The Gratifying Genius of Burt Bacharach, in 7 Unforgettable Performances

When the news of Burt Bacharach’s death broke on Thursday, I briefly wondered if I possessed a sixth sense. That morning, apropos of nothing but the vaguely sad Thursday feeling of wishing it were Friday, I’d had the urge to hear “In Between the Heartaches,” the ballad that opened Dionne Warwick’s 1965 album Here I Am. It’s a plaintive one, about a love that only seems to justify itself when no one else is looking (“They don’t know that in between the heartaches, you hold me here in your arms and say you love me…”). It also sounds a little like “Anyone Who Had a Heart,” fitting neatly into the vast catalogue of sad bops, if you’ll excuse the anachronism, that Bacharach wrote with lyricist Hal David over some 15 years. (Also see: “One Less Bell to Answer,” “A House Is Not a Home,” “Walk on By”…) I had turned to it often in moments of indefinite unease.

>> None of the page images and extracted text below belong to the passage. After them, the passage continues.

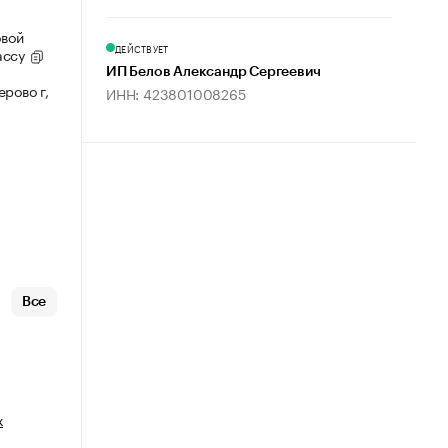
овой
ДЕЙСТВУЕТ
ассу
ИП Белов Александр Сергеевич
рово г,
ИНН: 423801008265
Все
х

Not two hours later, upon learning that Bacharach had died in Los Angeles at the grand, old age of 94, I was audibly shocked, improbably disturbed. (Again: Ninety-four!) I wanted, needed, to be comforted. So, I did what anybody in my position would do: I pulled up my “Best of Burt” playlist. 

I’d compiled many of its songs—which I mostly came to know in childhood, through my parents—in late February 2020, and then the next big batch in the thick of lockdown, which makes perfect sense in hindsight. Burt Bacharach’s music was, is, pure comfort food, the very definition of easy listening. That genre, such as it is, has developed a schlocky reputation over the decades, conjuring Kenny G (a very talented musician, by the way) and—what—a general unhip-ness? But what’s wrong with music that pairs well with a drink and a crackling fire; with music that is plainly very charming and, more often than not, incredibly beautiful? 

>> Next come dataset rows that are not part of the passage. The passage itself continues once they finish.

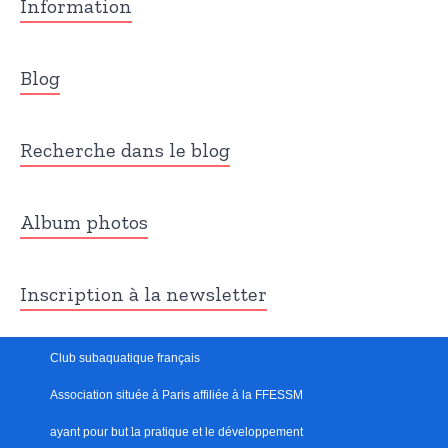
Information
Blog
Recherche dans le blog
Album photos
Inscription à la newsletter
Club subaquatique français
Association située à Paris
affiliée à la FFESSM
ayant pour but
l
a pratique et le développement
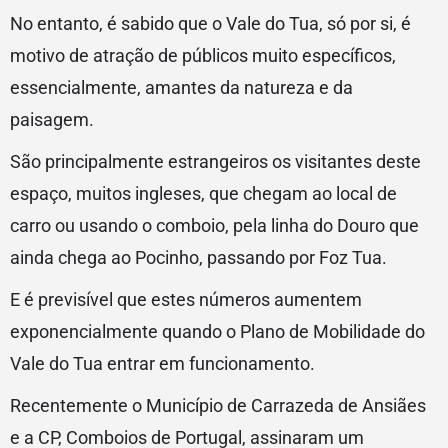
No entanto, é sabido que o Vale do Tua, só por si, é
motivo de atração de públicos muito específicos,
essencialmente, amantes da natureza e da
paisagem.
São principalmente estrangeiros os visitantes deste
espaço, muitos ingleses, que chegam ao local de
carro ou usando o comboio, pela linha do Douro que
ainda chega ao Pocinho, passando por Foz Tua.
E é previsível que estes números aumentem
exponencialmente quando o Plano de Mobilidade do
Vale do Tua entrar em funcionamento.
Recentemente o Município de Carrazeda de Ansiães
e a CP, Comboios de Portugal, assinaram um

Together with David (who died in 2012) and Warwick, his greatest collaborators, Bacharach forged a new sonic landscape for the 1960s; one that felt sophisticated but not alienating, accessible but not stupid. (In an obituary for the New York Times, Stephen Holden described Bacharach’s fusion of “the chromatic harmonies and long, angular melodies of late-19th-century symphonic music with modern, bubbly pop orchestration,” characterizing his mature style as “Wagnerian lounge music.”) Bacharach was an enormously gifted composer, and part of his gift was creating songs that went down easy, whether they were powerfully downbeat or about …raindrops falling on your head?